Tasks for this exercise »
1 > In the Giants–Mariners game report, how many shutout innings did Landen Roupp pitch?
2 > From the Giants–Mariners game report, quote the passage that begins at the words "SEATTLE — If" and ends after the words "game in a row.".
3 > Continue the Giants–Mariners game report from where it stops.

SEATTLE — If a reset was what the Giants were looking for, they couldn’t have asked for more than the way they began the second half Friday against the Mariners.
Jung Hoo Lee led a parade of a dozen hits, Bryce Eldridge and Willy Adames provided the power and Landen Roupp mowed through seven shutout innings for a convincing 7-0 win.
“It looked like we’ve been playing the last four days,” quipped Eldridge, who opened the scoring with a two-run shot in the fifth. “In all seriousness, I think the break was good for us.”
For the sixth time this season, San Francisco won its third game in a row.
Now, for the real test of whether or not this is just a mirage: Can they extend it to four for the first time all year?
It’s hard not to like their chances if they can repeat performances like Friday’s.
“We played really well tonight, but we only get one win for it,” manager Tony Vitello said. “Tomorrow is a new battle. … The challenge is on for the coaching staff, too, but for the players to bring the attitude they brought today, of a 66-game season, make it a fresh start.”
Logan Webb gets the ball Saturday, and Roupp gave him a good starting point with his second straight stellar showing.
He walked three and only struck out two but didn’t yield a hit until the fourth, surrendering only two all game. He traded swings and misses for a boatload of weak contact and some solid defense behind him.

Supplied information »
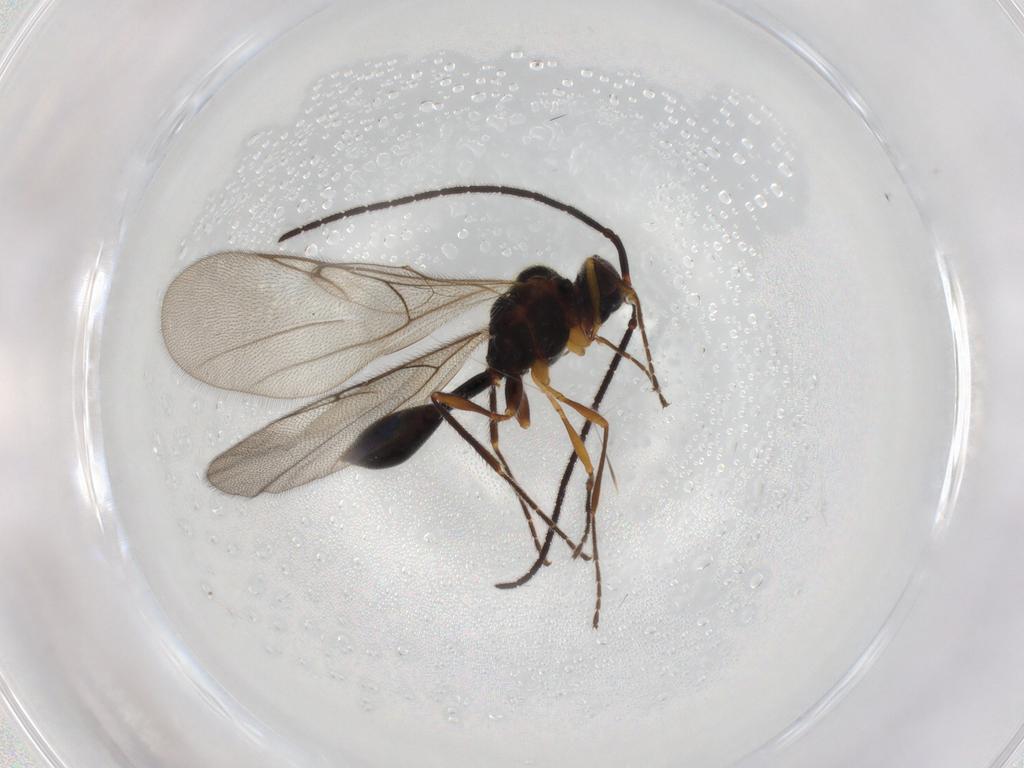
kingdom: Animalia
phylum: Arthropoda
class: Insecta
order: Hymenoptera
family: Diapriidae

==

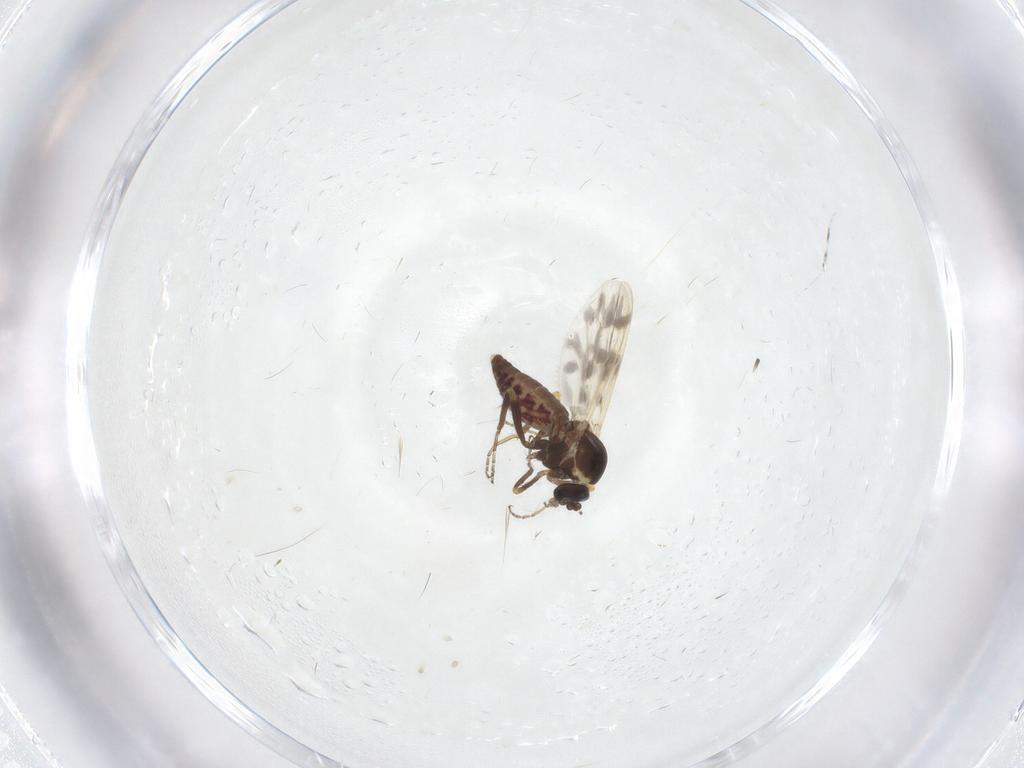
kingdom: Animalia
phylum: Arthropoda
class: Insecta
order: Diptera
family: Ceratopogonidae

Results of the tasks »
1 > Seven.

2 >
SEATTLE — If a reset was what the Giants were looking for, they couldn’t have asked for more than the way they began the second half Friday against the Mariners.
Jung Hoo Lee led a parade of a dozen hits, Bryce Eldridge and Willy Adames provided the power and Landen Roupp mowed through seven shutout innings for a convincing 7-0 win.
“It looked like we’ve been playing the last four days,” quipped Eldridge, who opened the scoring with a two-run shot in the fifth. “In all seriousness, I think the break was good for us.”
For the sixth time this season, San Francisco won its third game in a row.

3 >
After allowing only one run in eight innings in his last start before the break, Roupp lowered his ERA to 3.98 after it had climbed to a season-worst 4.55 two starts ago.
“I think if you look at his whole body of work, he’s been great for us all year long,” Vitello said. “It’s just been a couple outings where the pitch count gets high on him because he’s not in the zone. Ironically tonight, one more walk than strikeout … but the rest of the time was just pounding the zone.”
Now two innings shy of his previous career high (106 ⅔), the Giants skipped Roupp’s last turn through the rotation before the break. The 11-day layoff seems to have only helped.
“Yes and no,” Roupp said. “I felt a little sluggish today, just with so many days off in between. … I don’t really like to take breaks. It kind of just messes with my momentum.”
For once, it was the Giants who benefited from some sloppy play, with Seattle committing a pair of errors that led to Lee widening the Giants’ lead to 3-0 in the sixth.
Lee reached on a fielder’s choice after Heliot Ramos singled to lead off the inning, but made it to second when shortstop Colt Emerson threw into foul ground trying to turn two.
He then scored when second baseman Cole Young couldn’t handle a ground ball off the bat of Arraez.
Playing a key role in it all: Catcher Drew Cavanaugh, who reached base all three times he came to the plate and used his body to obstruct Young’s path to the grounder while going to second.
Lee (3-for-4), Cavanaugh (2-for-2), Ramos (2-for-5) and Casey Schmitt (2-for-5) all contributed multiple hits.
Maybe the most encouraging sign came from Adames, who blew the game wide open with San Francisco’s eighth grand slam of the year. The struggling shortstop had been 0-for-3 when he came up with the bases loaded in the seventh.
He lined an 0-1 slider over the wall in right-center, going with the pitch, to widen the lead to 7-0.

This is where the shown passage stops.